Azis explained, in the contemporary mass communication theory, approaches like this work through the ABC method, namely affective, behavioral, and cognitive. Affective is building emotions, the public is touched through visual suffering, loss, traditional symbols, and fear of the future.
"Second, behavioral: encouraging collective action. Discussions, solidarity, campus networks, communities, and public opinion mobilization are gradually built through more intimate and ideological social spaces. Third, cognitive: inculcate certain thinking frameworks repeatedly - the development of Papua is identical to neocolonialism, the state is present primarily as a threat, and the relationship between Papua and Indonesia is understood primarily through suspicion," he explained.
"This is where modern propaganda works most effectively: not by forcing people to believe, but by shaping a collective inner atmosphere that slowly makes people only able to see one side of reality. While Papua needs more than just anger. Papua needs a way out. And that way out cannot be built by mutually eliminating each other," continued Azis.
Azis emphasized that the state should not be anti-criticism, but criticism should not lose its ethical responsibility for the social future of society. Therefore, according to him, the biggest mistake of Papua development for years is not only too much development, but too little inner connection with the Papuan people themselves.
"We too often bring large designs from outside without giving enough space for the pulse of local life to become the main subject of development.

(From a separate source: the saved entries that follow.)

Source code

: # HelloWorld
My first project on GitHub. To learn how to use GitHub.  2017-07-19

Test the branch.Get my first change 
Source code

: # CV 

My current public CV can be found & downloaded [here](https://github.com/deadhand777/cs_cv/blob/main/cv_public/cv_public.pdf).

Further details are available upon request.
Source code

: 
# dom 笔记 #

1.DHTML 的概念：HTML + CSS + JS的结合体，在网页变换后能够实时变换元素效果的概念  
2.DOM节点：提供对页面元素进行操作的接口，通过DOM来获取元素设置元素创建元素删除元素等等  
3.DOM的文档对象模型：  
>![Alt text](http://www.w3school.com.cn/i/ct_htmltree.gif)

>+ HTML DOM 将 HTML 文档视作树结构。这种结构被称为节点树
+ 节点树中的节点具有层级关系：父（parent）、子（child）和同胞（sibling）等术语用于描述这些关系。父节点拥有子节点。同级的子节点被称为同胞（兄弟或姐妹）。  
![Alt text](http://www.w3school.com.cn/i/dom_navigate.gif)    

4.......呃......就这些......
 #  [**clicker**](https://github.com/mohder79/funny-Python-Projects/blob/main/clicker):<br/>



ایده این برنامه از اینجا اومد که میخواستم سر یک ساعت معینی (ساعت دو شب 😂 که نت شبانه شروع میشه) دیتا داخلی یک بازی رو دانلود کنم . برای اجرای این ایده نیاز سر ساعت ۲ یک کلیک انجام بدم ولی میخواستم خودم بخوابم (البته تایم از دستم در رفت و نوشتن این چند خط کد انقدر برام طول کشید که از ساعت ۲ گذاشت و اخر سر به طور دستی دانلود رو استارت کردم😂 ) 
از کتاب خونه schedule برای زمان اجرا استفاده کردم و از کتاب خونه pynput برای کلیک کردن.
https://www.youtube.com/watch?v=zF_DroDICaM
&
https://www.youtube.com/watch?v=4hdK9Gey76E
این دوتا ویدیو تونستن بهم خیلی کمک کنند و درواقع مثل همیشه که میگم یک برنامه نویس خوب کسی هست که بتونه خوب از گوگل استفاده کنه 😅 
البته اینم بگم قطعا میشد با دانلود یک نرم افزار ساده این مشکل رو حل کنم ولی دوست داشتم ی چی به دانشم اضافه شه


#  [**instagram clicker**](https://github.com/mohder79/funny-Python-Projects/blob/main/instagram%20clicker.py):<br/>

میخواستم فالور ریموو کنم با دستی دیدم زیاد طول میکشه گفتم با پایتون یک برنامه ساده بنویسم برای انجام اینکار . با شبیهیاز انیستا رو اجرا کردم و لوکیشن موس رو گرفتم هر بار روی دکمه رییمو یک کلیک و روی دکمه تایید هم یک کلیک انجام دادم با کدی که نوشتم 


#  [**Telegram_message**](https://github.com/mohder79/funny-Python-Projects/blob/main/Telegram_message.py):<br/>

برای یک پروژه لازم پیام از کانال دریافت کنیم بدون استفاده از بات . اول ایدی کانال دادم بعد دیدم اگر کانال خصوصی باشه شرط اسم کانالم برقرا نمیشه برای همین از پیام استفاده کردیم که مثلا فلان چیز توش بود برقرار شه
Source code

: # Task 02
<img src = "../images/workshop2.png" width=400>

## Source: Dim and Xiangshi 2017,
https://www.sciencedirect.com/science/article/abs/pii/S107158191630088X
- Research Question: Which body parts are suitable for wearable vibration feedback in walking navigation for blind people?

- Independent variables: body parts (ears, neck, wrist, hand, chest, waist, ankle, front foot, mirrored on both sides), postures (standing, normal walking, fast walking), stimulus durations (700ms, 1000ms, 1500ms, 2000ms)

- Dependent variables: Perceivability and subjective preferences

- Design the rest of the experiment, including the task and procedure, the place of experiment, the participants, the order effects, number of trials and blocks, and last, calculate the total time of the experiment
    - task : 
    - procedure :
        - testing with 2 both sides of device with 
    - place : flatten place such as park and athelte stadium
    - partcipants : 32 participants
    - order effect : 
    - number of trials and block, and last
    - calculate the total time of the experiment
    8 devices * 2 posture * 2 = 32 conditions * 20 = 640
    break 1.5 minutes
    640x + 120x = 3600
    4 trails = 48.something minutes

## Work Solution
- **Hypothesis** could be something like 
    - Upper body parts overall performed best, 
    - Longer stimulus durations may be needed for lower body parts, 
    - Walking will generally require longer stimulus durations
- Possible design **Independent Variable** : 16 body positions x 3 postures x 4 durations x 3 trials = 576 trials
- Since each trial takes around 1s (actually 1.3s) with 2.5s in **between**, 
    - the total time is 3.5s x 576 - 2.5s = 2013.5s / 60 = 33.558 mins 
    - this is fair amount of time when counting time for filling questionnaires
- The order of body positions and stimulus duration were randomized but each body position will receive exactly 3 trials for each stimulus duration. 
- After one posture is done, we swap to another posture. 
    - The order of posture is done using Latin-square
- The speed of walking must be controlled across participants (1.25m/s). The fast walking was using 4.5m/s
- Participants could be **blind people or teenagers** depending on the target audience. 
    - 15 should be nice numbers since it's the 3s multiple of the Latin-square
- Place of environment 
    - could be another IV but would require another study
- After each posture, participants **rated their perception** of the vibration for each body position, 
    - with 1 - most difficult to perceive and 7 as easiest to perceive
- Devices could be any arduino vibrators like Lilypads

As a result, some Papuan people feel that development is something foreign: physically large, but emotionally distant. This is where a change in perspective becomes very important. Papua should not be treated only as a stretch of national resources. Papua must be seen as a human living space that has a history, collective memory, cultural identity, and social self-esteem," he said.

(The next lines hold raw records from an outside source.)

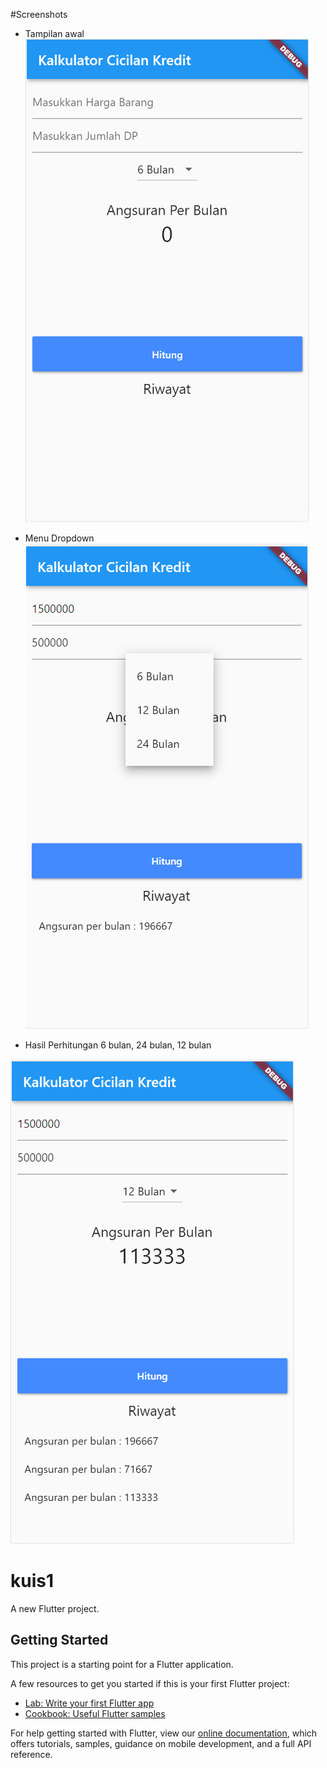 #Screenshots
- Tampilan awal
![screenshots](image/ss1.png)

- Menu Dropdown
![screenshots](image/ss2.png)

- Hasil Perhitungan 6 bulan, 24 bulan, 12 bulan

![screenshots](image/ss3.png)

# kuis1

A new Flutter project.

## Getting Started

This project is a starting point for a Flutter application.

A few resources to get you started if this is your first Flutter project:

- [Lab: Write your first Flutter app](https://flutter.dev/docs/get-started/codelab)
- [Cookbook: Useful Flutter samples](https://flutter.dev/docs/cookbook)

For help getting started with Flutter, view our
[online documentation](https://flutter.dev/docs), which offers tutorials,
samples, guidance on mobile development, and a full API reference.
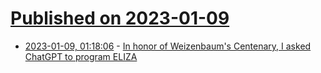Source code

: # [Published on 2023-01-09](index.md)

* [2023-01-09, 01:18:06](https://news.ycombinator.com/item?id=34305518) - [In honor of Weizenbaum's Centenary, I asked ChatGPT to program ELIZA](https://news.ycombinator.com/item?id=34305518)
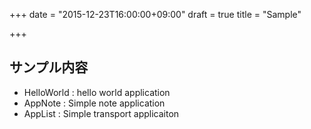 +++
date = "2015-12-23T16:00:00+09:00"
draft = true
title = "Sample"

+++

## サンプル内容

* HelloWorld : hello world application
* AppNote : Simple note application
* AppList : Simple transport applicaiton

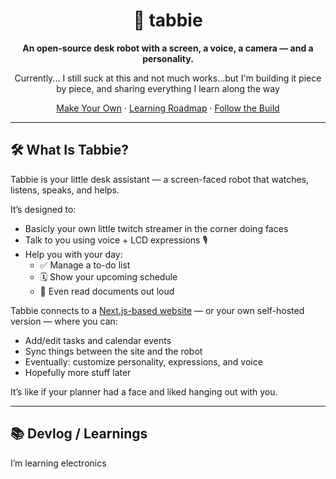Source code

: <div align="center">

# 🤖 tabbie

**An open-source desk robot with a screen, a voice, a camera — and a personality.**

Currently... I still suck at this and not much works...but I'm building it piece by piece, and sharing everything I learn along the way 

[Make Your Own](https://github.com/peeeeteer/tabbie-robot) · [Learning Roadmap](./learnings/index.md) · [Follow the Build](#devlog)

</div>

---

## 🛠️ What Is Tabbie?

Tabbie is your little desk assistant — a screen-faced robot that watches, listens, speaks, and helps.

It’s designed to:
- Basicly your own little twitch streamer in the corner doing faces
- Talk to you using voice + LCD expressions 🎙️
- Help you with your day:
  - ✅ Manage a to-do list
  - 🗓️ Show your upcoming schedule
  - 📄 Even read documents out loud

Tabbie connects to a [Next.js-based website](./website) — or your own self-hosted version — where you can:
- Add/edit tasks and calendar events
- Sync things between the site and the robot
- Eventually: customize personality, expressions, and voice
- Hopefully more stuff later

It’s like if your planner had a face and liked hanging out with you.

---

## 📚 Devlog / Learnings

I’m learning electronics
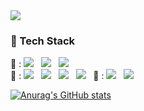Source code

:
<img src="https://capsule-render.vercel.app/api?type=waving&color=0:FFC300,100:FFC300&height=200&animation=fadeIn&section=header&fontAlign=30&text=Mijoo%20Kim&fontColor=311D06&fontSize=85" />
<h3 align="left"><b>🐍 Tech Stack</b></h3>
<p align="left">
💪 : <img src="https://img.shields.io/badge/python-3776AB?style=flat-square&logo=python&logoColor=white"/></a> &nbsp
<img src="https://img.shields.io/badge/opencv-%23white.svg?style=flat-square&logo=opencv&logoColor=white"/> &nbsp
<img src="https://img.shields.io/badge/Pytorch-EE4C2C?style=flat-square&logo=Pytorch&logoColor=white"/></a><br>
🐓 : <img src="https://img.shields.io/badge/C%23-%23239120.svg?style=flat-square&logo=CSharp&logoColor=white"/></a> &nbsp
<img src="https://img.shields.io/badge/Unity-000000?style=flat-square&logo=Unity&logoColor=white"/></a> &nbsp
<img src="https://img.shields.io/badge/Java-007396?style=flat-square&logo=Java&logoColor=white"/></a> &nbsp
<img src="https://img.shields.io/badge/c++-00599C?style=flat-square&logo=c%2B%2B&logoColor=white"/></a> &nbsp
🐣 : <img src="https://img.shields.io/badge/SpringBoot-339933?style=flat-square&logo=Spring&logoColor=white"/></a> &nbsp
<!-- <img src="https://img.shields.io/badge/Android-3DDC84?style=flat-square&logo=Android&logoColor=white"/></a> &nbsp -->
<img src="https://img.shields.io/badge/MySQL-4479A1?style=flat-square&logo=MySQL&logoColor=white"/></a> &nbsp </p>

[![Anurag's GitHub stats](https://github-readme-stats.vercel.app/api?username=mijoo308&count_private=true&show_icons=true)](https://github.com/anuraghazra/github-readme-stats)

<!--
**mijoo308/mijoo308** is a ✨ _special_ ✨ repository because its `README.md` (this file) appears on your GitHub profile.

Here are some ideas to get you started:

- 🔭 I’m currently working on ...
- 🌱 I’m currently learning ...
- 👯 I’m looking to collaborate on ...
- 🤔 I’m looking for help with ...
- 💬 Ask me about ...
- 📫 How to reach me: ...
- 😄 Pronouns: ...
- ⚡ Fun fact: ...
-->
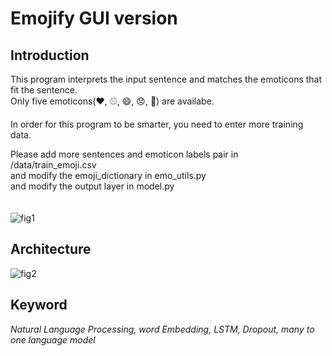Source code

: # Emojify GUI version

## Introduction
This program interprets the input sentence and matches the emoticons that fit the sentence.  
Only five emoticons(❤️, ⚾, 😄, 😞, 🍴) are availabe.

In order for this program to be smarter, you need to enter more training data.

Please add more sentences and emoticon labels pair in /data/train_emoji.csv  
and modify the emoji_dictionary in emo_utils.py  
and modify the output layer in model.py  
<br/><br/>
![fig1](https://github.com/tjrkddnr/emojify/blob/master/img/main_window.JPG?raw=true)

## Architecture
![fig2](https://github.com/tjrkddnr/emojify/blob/master/src/trained%20model/Emojify%20model.png?raw=true)

## Keyword
*Natural Language Processing, word Embedding, LSTM, Dropout, many to one language model*
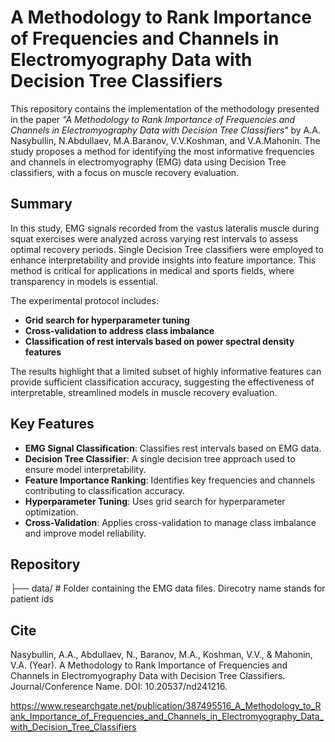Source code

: # A Methodology to Rank Importance of Frequencies and Channels in Electromyography Data with Decision Tree Classifiers

This repository contains the implementation of the methodology presented in the paper *"A Methodology to Rank Importance of Frequencies and Channels in Electromyography Data with Decision Tree Classifiers"* by A.A. Nasybullin, N.Abdullaev, M.A.Baranov, V.V.Koshman, and V.A.Mahonin. The study proposes a method for identifying the most informative frequencies and channels in electromyography (EMG) data using Decision Tree classifiers, with a focus on muscle recovery evaluation.

## Summary

In this study, EMG signals recorded from the vastus lateralis muscle during squat exercises were analyzed across varying rest intervals to assess optimal recovery periods. Single Decision Tree classifiers were employed to enhance interpretability and provide insights into feature importance. This method is critical for applications in medical and sports fields, where transparency in models is essential.

The experimental protocol includes:
- **Grid search for hyperparameter tuning**
- **Cross-validation to address class imbalance**
- **Classification of rest intervals based on power spectral density features**

The results highlight that a limited subset of highly informative features can provide sufficient classification accuracy, suggesting the effectiveness of interpretable, streamlined models in muscle recovery evaluation.

## Key Features
- **EMG Signal Classification**: Classifies rest intervals based on EMG data.
- **Decision Tree Classifier**: A single decision tree approach used to ensure model interpretability.
- **Feature Importance Ranking**: Identifies key frequencies and channels contributing to classification accuracy.
- **Hyperparameter Tuning**: Uses grid search for hyperparameter optimization.
- **Cross-Validation**: Applies cross-validation to manage class imbalance and improve model reliability.

## Repository

├── data/                      # Folder containing the EMG data files. Direcotry name stands for patient ids

## Cite

Nasybullin, A.A., Abdullaev, N., Baranov, M.A., Koshman, V.V., & Mahonin, V.A. (Year). A Methodology to Rank Importance of Frequencies and Channels in Electromyography Data with Decision Tree Classifiers. Journal/Conference Name. DOI: 10.20537/nd241216.

https://www.researchgate.net/publication/387495516_A_Methodology_to_Rank_Importance_of_Frequencies_and_Channels_in_Electromyography_Data_with_Decision_Tree_Classifiers

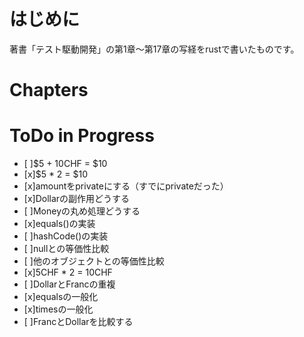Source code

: # はじめに
著書「テスト駆動開発」の第1章〜第17章の写経をrustで書いたものです。

# Chapters

# ToDo in Progress
- [ ]$5 + 10CHF = $10
- [x]$5 * 2 = $10
- [x]amountをprivateにする（すでにprivateだった）
- [x]Dollarの副作用どうする
- [ ]Moneyの丸め処理どうする
- [x]equals()の実装
- [ ]hashCode()の実装
- [ ]nullとの等価性比較
- [ ]他のオブジェクトとの等価性比較
- [x]5CHF * 2 = 10CHF
- [ ]DollarとFrancの重複
- [x]equalsの一般化
- [x]timesの一般化
- [ ]FrancとDollarを比較する
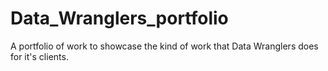 # Data_Wranglers_portfolio
A portfolio of work to showcase the kind of work that Data Wranglers does for it's clients.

"Therefore, the approach to developing Papua in the future must be upgraded: from merely developing infrastructure to developing trust. Indigenous people must be involved from the beginning in decision-making. Indigenous land rights must be respected seriously. Education must produce more intellectual elites of native Papuans. Local economies such as sago, swamp fisheries, social forests, and village-based businesses must be positioned as a modern part of national food security, not seen as a symbol of backwardness," continued the politician who is currently undergoing the UAI Law Doctoral Program.
Azis assessed that Papua also needs more native Papuans who are the owners of their own regional development directions. Among them are bureaucrats, entrepreneurs, academics, social activists, traditional figures, health workers, and young generations who are able to bridge modernity with their cultural roots.
Because, he said, Papua's progress will never really succeed if Papuans are only spectators in their own land. But at the same time, the Indonesian people also need to have strong cognitive resilience.
"Not all the most emotional narratives always present the whole truth. Not all documentaries are automatically neutral. And not all propaganda comes in a rough face. Sometimes propaganda comes with the most human face. Therefore, a mature nation is not a nation that is anti-critical, but a nation that is able to distinguish between criticism that builds a shared awareness with narratives that slowly grow social divisions and long-term delegitimization of itself," he said.
"Papua is too important to be used as an arena for a perception war. There are people there. There are real historical wounds. There is anxiety that must be heard. But there is also hope, a future, and millions of Papuans who want to progress without losing themselves. And maybe, the biggest task of the country today is not only to build Papua faster, but to ensure that in the midst of all the development, the Papuans still feel valued, heard, and become the main owners of their own future on their ancestral land," concluded Azis Subekti.